Barczyk noted that the Polish luncheon buffet, courtesy of the Consulate of the Republic of Poland in Chicago, was university catering’s first attempt at Polish cooking. Attendees gave high marks to the chefs for their gołąki (stuffed cabbages), saurkraut, cucumbers in sour cream, and salad.
Newly appointed Polish Consul Robert Rusiecki was unable to attend the meeting but sent the following letter, which was read during the opening:
Consulate General of the Republic of Poland
Chicago, April 15, 2016
Mr. Leonard Kniffel, President
Polish American Librarians Association
Dear Mr. Kniffel,
I want to thank you for your invitation to attend the 6th Annual Meeting of the Polish American Librarians Association. I regret that I will be unable to attend due to an increased number of commitments my staff and I have confirmed for that day.

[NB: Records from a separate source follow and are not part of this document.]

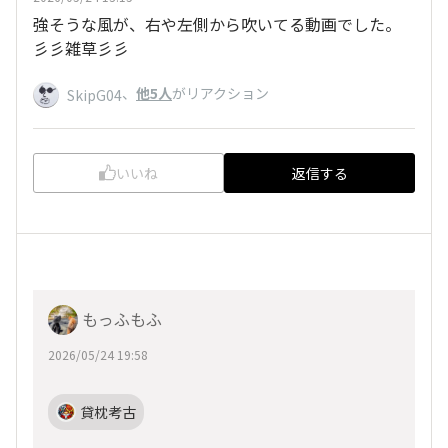
強そうな風が、右や左側から吹いてる動画でした。
彡彡雑草彡彡
、
他5人
がリアクション
SkipG04
いいね
返信する
もっふもふ
2026/05/24 19:58
貸枕考古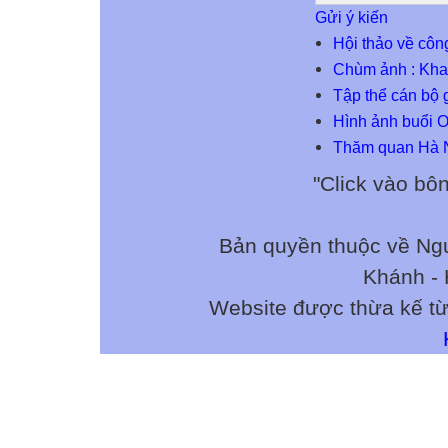
Gửi ý kiến
Hội thảo về côn
Chùm ảnh : Kha
Tập thể cán bộ 
Hình ảnh buổi Of
Thăm quan Hà 
"Click vào bô
Bản quyền thuộc về N
Khánh - 
Website được thừa kế t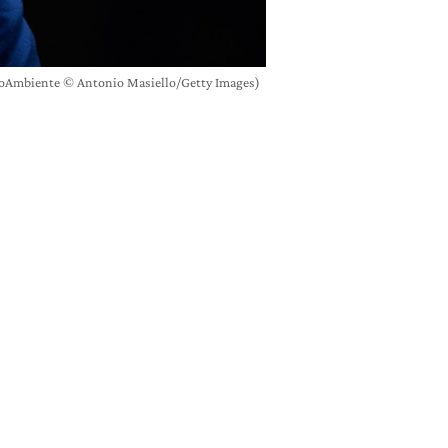
onoAmbiente © Antonio Masiello/Getty Images)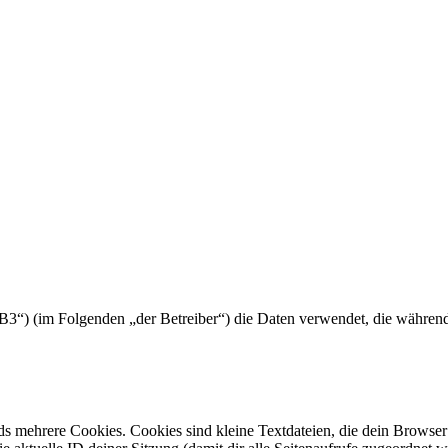
phpBB3“) (im Folgenden „der Betreiber“) die Daten verwendet, die währ
s mehrere Cookies. Cookies sind kleine Textdateien, die dein Browser 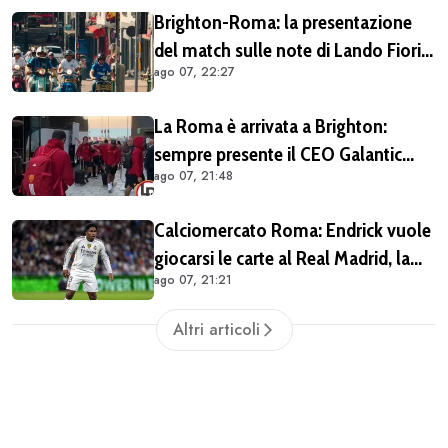
Brighton-Roma: la presentazione
del match sulle note di Lando Fiorini
ago 07, 22:27
(VIDEO)
La Roma è arrivata a Brighton:
sempre presente il CEO Galantic
ago 07, 21:48
(VIDEO)
Calciomercato Roma: Endrick vuole
giocarsi le carte al Real Madrid, la
ago 07, 21:21
pista si complica
Altri articoli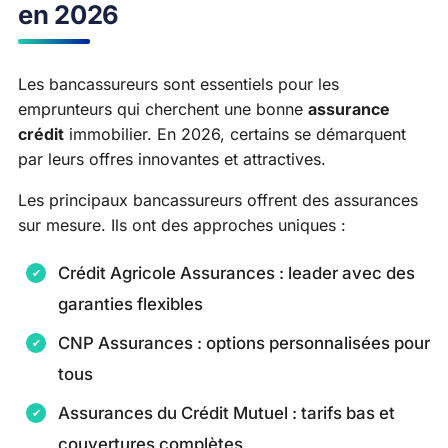
en 2026
Les bancassureurs sont essentiels pour les
emprunteurs qui cherchent une bonne
assurance
crédit
immobilier. En 2026, certains se démarquent
par leurs offres innovantes et attractives.
Les principaux bancassureurs offrent des assurances
sur mesure. Ils ont des approches uniques :
Crédit Agricole Assurances : leader avec des
garanties flexibles
CNP Assurances : options personnalisées pour
tous
Assurances du Crédit Mutuel : tarifs bas et
couvertures complètes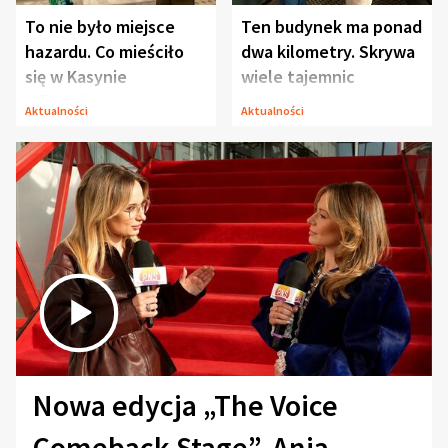
To nie było miejsce
Ten budynek ma ponad
hazardu. Co mieściło
dwa kilometry. Skrywa
się w Kasynie
wiele tajemnic
Oficerskim?
Aktualności
Aktualności
Nowa edycja „The Voice
Comeback Stage”. Ania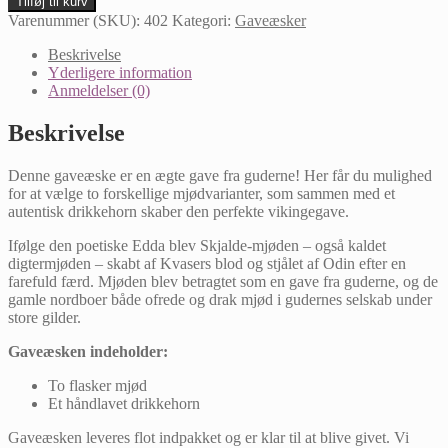
Tilføj til kurv
Guderne
Varenummer (SKU):
402
Kategori:
Gaveæsker
antal
Beskrivelse
Yderligere information
Anmeldelser (0)
Beskrivelse
Denne gaveæske er en ægte gave fra guderne! Her får du mulighed
for at vælge to forskellige mjødvarianter, som sammen med et
autentisk drikkehorn skaber den perfekte vikingegave.
Ifølge den poetiske Edda blev Skjalde-mjøden – også kaldet
digtermjøden – skabt af Kvasers blod og stjålet af Odin efter en
farefuld færd. Mjøden blev betragtet som en gave fra guderne, og de
gamle nordboer både ofrede og drak mjød i gudernes selskab under
store gilder.
Gaveæsken indeholder:
To flasker mjød
Et håndlavet drikkehorn
Gaveæsken leveres flot indpakket og er klar til at blive givet. Vi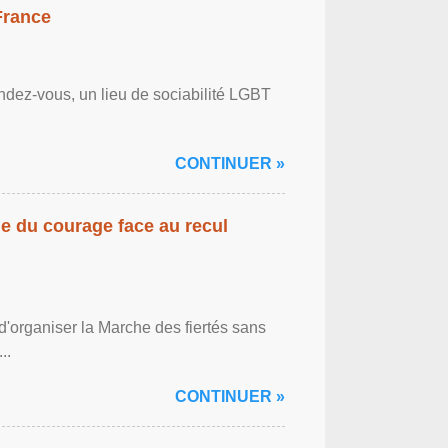
France
ndez-vous, un lieu de sociabilité LGBT
CONTINUER »
gne du courage face au recul
'organiser la Marche des fiertés sans
..
CONTINUER »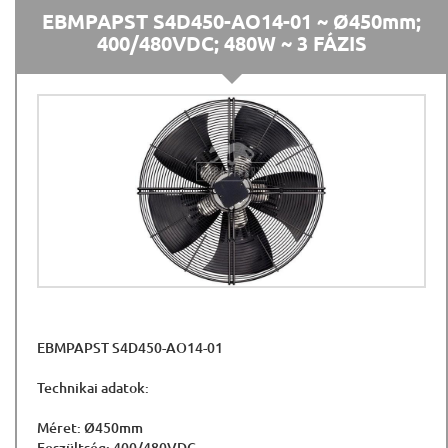
EBMPAPST S4D450-AO14-01 ~ Ø450mm;
400/480VDC; 480W ~ 3 FÁZIS
EBMPAPST S4D450-AO14-01
Technikai adatok:
Méret: Ø450mm
Feszültség: 400/480VDC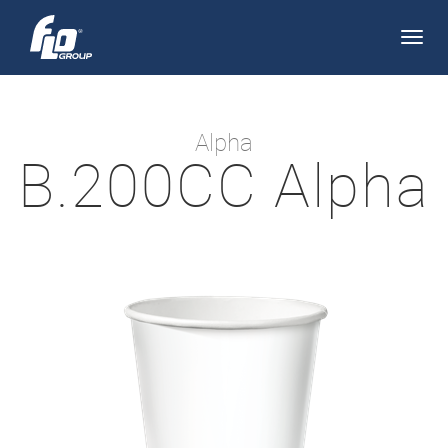
Apri/
navi
Alpha
B.200CC Alpha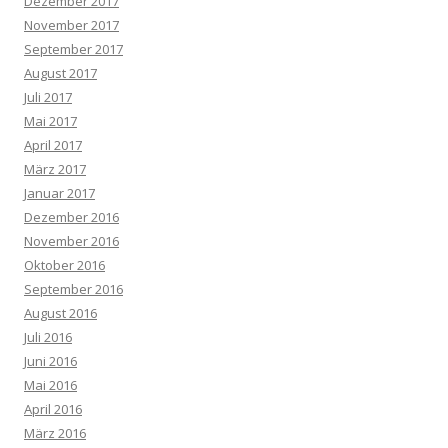
Dezember 2017
November 2017
September 2017
August 2017
Juli 2017
Mai 2017
April 2017
März 2017
Januar 2017
Dezember 2016
November 2016
Oktober 2016
September 2016
August 2016
Juli 2016
Juni 2016
Mai 2016
April 2016
März 2016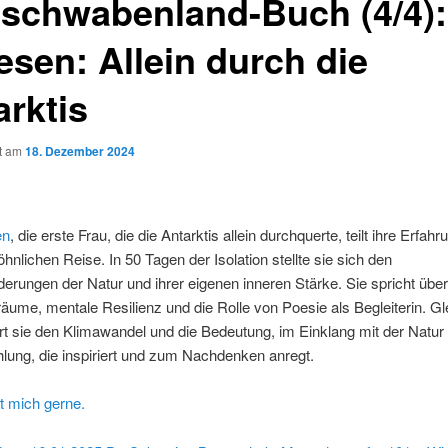
schwabenland-Buch (4/4):
esen: Allein durch die
arktis
ht am
18. Dezember 2024
en
, die erste Frau, die die Antarktis allein durchquerte, teilt ihre Erfah
nlichen Reise. In 50 Tagen der Isolation stellte sie sich den
erungen der Natur und ihrer eigenen inneren Stärke. Sie spricht über
räume, mentale Resilienz und die Rolle von Poesie als Begleiterin. Gle
rt sie den Klimawandel und die Bedeutung, im Einklang mit der Natur 
lung, die inspiriert und zum Nachdenken anregt.
t mich gerne.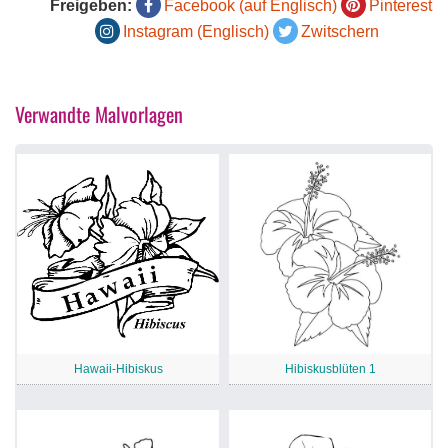
Freigeben:
Facebook (auf Englisch)
Pinterest
Instagram (Englisch)
Zwitschern
Verwandte Malvorlagen
Hawaii-Hibiskus
Hibiskusblüten 1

However, I want to emphasize how much I appreciate the work your organization has been doing to promote Polish American librarianship and readership on the whole. I wish to thank you for the years of PALA’s dedicated service to Polish American library services and individuals dedicated to retaining their Polish identity through the work with libraries across the region.
I feel assured that Chicago and the other major academic centers of the Midwest continually have a strong representation among the Polish community and remain active in developing networks of communication to help each other promote Polish language and culture in America.
The valuable and very much needed work of the Polish American Librarians Association stands as an example of how Polish Americans from different walks of life can be united in their common goal of cultivating their Polish ancestry and promoting education, readership advancement and understanding of the different cultures that make up American society.
I congratulate you on your organization’s success and I wish you much satisfaction from your work in the years to come.